How does the order of execution of the ForEach-Object cmdlet in a pipeline work?


In PowerShell, it appears that the order of execution of cmdlets in a pipeline aren't executed in an obvious way. Rather than each cmdlet executing then passing the results to the next cmdlet in the pipeline, it seems that individual output objects of a cmdlet are passed to the input of the next cmdlet before the execution of the previous cmdlet complets. The following confirms this behavior:

1..5 | %{ Write-Host $_; $_ } | %{ Write-Host ([char]($_ + 64)) }

prints

1
A
2
B
3
C
4
D
5
E

It appears what's happening is that each execution of the ForEach-Object cmdlet will execute its script block and each subsequent command in its pipeline before iterating.

Is this what actually occurs, and is this behavior documented anywhere? Is this the case for all iterative cmdlets like ForEach-Object (e.g. Where-Object, etc.)?

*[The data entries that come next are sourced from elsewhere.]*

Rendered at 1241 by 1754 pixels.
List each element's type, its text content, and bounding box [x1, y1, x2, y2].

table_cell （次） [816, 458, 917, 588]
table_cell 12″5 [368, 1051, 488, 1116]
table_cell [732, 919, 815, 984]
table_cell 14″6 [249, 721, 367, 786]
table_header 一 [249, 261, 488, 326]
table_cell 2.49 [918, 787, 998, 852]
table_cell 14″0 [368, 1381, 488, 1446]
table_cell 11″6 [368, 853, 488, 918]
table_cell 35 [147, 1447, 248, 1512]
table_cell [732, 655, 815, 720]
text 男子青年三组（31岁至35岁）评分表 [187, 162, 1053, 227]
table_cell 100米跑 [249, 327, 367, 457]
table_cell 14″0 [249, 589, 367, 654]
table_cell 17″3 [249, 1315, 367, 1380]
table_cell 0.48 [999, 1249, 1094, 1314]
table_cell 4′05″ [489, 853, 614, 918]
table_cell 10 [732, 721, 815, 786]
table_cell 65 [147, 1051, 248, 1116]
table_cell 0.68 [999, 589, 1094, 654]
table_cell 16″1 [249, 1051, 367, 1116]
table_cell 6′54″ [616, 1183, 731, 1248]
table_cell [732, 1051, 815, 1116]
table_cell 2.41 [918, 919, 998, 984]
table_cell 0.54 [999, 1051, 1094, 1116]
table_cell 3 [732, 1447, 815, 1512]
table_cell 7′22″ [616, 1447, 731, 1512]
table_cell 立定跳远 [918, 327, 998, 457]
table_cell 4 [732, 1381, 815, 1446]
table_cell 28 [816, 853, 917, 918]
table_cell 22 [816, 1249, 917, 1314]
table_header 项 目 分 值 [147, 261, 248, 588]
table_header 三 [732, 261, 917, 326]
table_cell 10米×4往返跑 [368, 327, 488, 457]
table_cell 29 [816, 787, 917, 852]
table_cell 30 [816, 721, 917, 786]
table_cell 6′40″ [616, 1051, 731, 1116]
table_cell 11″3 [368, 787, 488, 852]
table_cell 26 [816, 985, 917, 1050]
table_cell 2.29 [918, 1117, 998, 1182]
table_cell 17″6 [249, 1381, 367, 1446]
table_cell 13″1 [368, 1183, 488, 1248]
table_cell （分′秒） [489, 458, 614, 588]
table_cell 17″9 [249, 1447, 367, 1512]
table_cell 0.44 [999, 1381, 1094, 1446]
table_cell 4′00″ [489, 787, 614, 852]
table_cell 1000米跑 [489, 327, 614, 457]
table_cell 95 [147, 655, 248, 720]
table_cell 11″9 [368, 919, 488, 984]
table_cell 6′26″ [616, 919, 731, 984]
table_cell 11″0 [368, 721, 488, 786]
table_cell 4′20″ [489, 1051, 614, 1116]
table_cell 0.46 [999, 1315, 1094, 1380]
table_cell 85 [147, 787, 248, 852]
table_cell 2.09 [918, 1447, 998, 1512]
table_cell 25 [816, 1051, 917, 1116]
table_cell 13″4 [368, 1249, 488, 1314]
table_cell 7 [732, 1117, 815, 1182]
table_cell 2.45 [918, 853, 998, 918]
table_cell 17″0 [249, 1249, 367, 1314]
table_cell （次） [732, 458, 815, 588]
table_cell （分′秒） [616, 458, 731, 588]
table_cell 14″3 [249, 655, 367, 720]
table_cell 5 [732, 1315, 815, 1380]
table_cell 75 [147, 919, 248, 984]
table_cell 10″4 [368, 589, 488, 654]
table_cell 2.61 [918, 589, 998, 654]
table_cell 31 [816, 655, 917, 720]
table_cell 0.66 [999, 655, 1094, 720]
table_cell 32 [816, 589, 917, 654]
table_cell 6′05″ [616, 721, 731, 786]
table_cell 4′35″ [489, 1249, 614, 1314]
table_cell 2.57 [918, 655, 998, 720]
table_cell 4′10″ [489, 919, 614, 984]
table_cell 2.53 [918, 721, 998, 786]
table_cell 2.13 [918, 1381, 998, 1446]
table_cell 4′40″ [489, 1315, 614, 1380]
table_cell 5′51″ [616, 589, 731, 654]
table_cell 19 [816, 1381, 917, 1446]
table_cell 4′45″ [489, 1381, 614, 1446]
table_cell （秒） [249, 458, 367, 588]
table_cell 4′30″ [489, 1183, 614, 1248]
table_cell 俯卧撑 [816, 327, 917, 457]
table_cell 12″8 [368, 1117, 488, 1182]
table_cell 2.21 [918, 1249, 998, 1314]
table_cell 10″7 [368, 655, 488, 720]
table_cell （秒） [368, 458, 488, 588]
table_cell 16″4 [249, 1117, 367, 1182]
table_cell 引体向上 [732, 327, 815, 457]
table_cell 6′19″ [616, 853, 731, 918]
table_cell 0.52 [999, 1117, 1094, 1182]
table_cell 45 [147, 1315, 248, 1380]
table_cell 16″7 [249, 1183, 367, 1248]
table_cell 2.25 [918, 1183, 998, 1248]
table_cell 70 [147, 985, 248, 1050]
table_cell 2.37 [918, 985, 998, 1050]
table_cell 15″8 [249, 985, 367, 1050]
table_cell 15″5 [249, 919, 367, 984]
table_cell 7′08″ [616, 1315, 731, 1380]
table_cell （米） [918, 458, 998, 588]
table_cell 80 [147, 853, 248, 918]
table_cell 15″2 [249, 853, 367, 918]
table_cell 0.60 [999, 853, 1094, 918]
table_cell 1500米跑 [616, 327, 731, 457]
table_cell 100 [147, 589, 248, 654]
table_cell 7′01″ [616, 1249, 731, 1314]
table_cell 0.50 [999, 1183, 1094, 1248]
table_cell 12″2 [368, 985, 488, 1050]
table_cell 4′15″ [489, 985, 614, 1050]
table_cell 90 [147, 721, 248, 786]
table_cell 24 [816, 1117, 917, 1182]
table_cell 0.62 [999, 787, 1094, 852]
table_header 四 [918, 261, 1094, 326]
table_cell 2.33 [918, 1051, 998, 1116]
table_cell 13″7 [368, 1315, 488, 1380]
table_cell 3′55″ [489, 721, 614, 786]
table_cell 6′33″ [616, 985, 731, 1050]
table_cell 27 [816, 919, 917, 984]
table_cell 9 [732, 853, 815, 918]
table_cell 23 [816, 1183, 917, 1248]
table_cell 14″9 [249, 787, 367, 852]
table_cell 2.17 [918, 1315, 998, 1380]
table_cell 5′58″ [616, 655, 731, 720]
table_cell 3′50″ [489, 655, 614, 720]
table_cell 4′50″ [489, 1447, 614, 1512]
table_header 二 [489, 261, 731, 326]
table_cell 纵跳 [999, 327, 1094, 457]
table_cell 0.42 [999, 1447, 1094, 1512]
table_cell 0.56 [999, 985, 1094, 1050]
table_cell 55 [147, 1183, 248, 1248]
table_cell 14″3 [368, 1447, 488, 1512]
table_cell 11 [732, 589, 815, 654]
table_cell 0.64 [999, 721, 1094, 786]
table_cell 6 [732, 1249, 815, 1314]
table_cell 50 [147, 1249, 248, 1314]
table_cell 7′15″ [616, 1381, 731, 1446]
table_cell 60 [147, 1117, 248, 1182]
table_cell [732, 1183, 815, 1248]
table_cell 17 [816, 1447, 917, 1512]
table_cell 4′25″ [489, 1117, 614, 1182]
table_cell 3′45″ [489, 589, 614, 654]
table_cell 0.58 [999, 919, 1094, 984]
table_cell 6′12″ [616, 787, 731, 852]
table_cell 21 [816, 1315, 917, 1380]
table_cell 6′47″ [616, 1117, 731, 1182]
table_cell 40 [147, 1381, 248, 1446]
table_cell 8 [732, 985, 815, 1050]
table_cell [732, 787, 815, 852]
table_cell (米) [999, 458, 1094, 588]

I know I can wrap pieces in an expression ((1..5 | %{ Write-Host $_; $_ }) | %{ Write-Host ([char]($_ + 64)) }) or assign a piece to a variable and then pipe that to subsequent pipeline commands to avoid this behavior, but is there a way to perform an operation on each element of a collection and then pass that entire collection on to the next command in a pipeline?


Solution

  • This matches my understanding of how pipelines process objects. Objects travel "as far" in the pipeline as possible before the next item is touched. Some cmdlets don't use the "process" block but instead use the "end" block out of necessity (for example, sort-object has to have all of the items to actually perform the sort) so they block the pipeline. Others use write-output (which your second $_ is doing implicitly) and keep the pipeline moving.